The priest said he believed the funds were stolen through fraudulent cheques, cash donations being pocketed and "creative bookkeeping."
Daley said he’s going to help his parishioners — about 1,500 to 2,000 families — heal from the news their donations and Sunday collection money was allegedly stolen for years and used to pay for a "lavish" lifestyle.
"It’s a place where a lot of people come together and they think they’re doing good, they know they’re doing good. So to have somebody betray that, I think that’s really where the biggest impact of victimization for the parishioners is going to be. They’re going to feel betrayed by this, and we’ll have to get over that."
The church was bleeding money even though the community was "trying desperately" to raise money for necessary renovations to the aging building, Daley said.
He said the church was in need of maintenance when he arrived: lights were burnt out and paint was peeling.
"They were having trouble making ends meet, even just from the point of view of maintaining the parish and they were talking about ways to cut. They were constantly cutting and still not making it," Daley said.
A new bookkeeper took over after McCaughan left and the church now has more oversight in place to make sure one person doesn’t have authority over all the money-handling, Daley said, and there are plans to seek restitution for the stolen funds.

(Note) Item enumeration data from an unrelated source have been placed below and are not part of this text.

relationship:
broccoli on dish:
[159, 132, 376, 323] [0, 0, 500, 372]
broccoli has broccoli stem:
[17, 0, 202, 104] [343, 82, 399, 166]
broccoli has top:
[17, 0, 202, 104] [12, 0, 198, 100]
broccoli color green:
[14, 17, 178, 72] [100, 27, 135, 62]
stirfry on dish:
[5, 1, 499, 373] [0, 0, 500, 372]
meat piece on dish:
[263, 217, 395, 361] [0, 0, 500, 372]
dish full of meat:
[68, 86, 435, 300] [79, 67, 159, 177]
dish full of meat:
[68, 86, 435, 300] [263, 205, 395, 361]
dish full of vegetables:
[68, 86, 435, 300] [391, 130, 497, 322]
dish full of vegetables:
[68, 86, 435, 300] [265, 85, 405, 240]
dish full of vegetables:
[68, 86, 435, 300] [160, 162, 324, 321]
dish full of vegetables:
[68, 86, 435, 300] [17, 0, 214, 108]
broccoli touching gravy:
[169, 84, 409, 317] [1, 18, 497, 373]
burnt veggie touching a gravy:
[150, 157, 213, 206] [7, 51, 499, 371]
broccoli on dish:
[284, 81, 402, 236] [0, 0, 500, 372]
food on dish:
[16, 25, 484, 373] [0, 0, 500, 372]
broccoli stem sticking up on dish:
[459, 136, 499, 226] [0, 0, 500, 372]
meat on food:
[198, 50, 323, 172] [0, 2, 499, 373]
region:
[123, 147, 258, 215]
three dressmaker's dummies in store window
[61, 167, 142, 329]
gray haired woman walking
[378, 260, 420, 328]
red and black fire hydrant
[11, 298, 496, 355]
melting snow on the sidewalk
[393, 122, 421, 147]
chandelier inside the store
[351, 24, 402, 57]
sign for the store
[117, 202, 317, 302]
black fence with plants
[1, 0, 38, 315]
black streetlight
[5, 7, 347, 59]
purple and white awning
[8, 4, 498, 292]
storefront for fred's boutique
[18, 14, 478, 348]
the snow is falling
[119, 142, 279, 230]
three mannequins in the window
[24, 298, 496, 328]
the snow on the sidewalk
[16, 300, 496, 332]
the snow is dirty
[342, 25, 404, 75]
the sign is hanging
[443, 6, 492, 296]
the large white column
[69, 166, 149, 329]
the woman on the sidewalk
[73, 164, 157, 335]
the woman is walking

McCaughan worked for many years with the previous pastor, Fr. Fred Olds, who left St. Bernadette last summer after 20 years. He’s now a pastor at St. Timothy Parish in St. Vital, but could not be reached for comment Wednesday.
'Devastating' news: usher
Don Buccini has been an usher with the church since 1968 and described the news as "devastating" for the church.
He acknowledged that McCaughan was no longer a member of the congregation, but said most of the regular church members were just finding out why he left the organization.
"I think a lot of this was hush-hush," Buccini said Wednesday, adding it was most likely for privacy reasons. "I know there is going to be a lot of comments."
As a longstanding member of the church and usher, Buccini said he was informed of the allegations about six months ago when the archdiocese conducted the audit.
"I did not know anything about what was happening and I knew Leo very well," he said. "It was very surprising."
Buccini described McCaughan as a friendly thrill-seeker who used to race cars at Red River Co-op Speedway and was a frequent face at the church.
"He (McCaughan) has been there for a long time and I have done business with him for a long time," he said. "But it is only one person and sometimes you have to take a backseat and see what transpires."
'Major setback' for St. Bernadette: archdiocese
In a written statement, the Archdiocese of St. Boniface said since the discovery of the missing funds, it has issued an audit report outlining recommendations to establish internal controls. The archdiocese said it is working closely with the church’s new pastor and the parish finance committee to implement safeguards to ensure parish assets are protected. The archdiocese has been conducting routine audits of all parishes during the last two years.
"The Archdiocese of Saint Boniface is deeply saddened for the parishioners of St. Bernadette. People have donated funds to the parish in good faith," said the statement. "This is a major setback for the people of St. Bernadette. However, the archdiocese, the new pastor, the deacon and the staff are committed to working together to heal the parish’s wounds."
Winnipeg Police Service spokesman Const. Jason Michalyshen said the case is "incredibly concerning."
"Whether we’re talking about $1,000 or $400,000 is essentially irrelevant," Michalyshen said.
"If an individual is in a position of trust such as this, any group or organization has those high standards or the expectation that they’re going to conduct themselves professionally and ethically.
"But unfortunately, from time to time, individuals will take advantage of their positions."
Michalyshen said co-operation from the church and archdiocese moved the investigation forward.
"This is serious. This is a significant amount of money and it’s important that these funds, that essentially come from the public, that this be made public," Michalyshen said.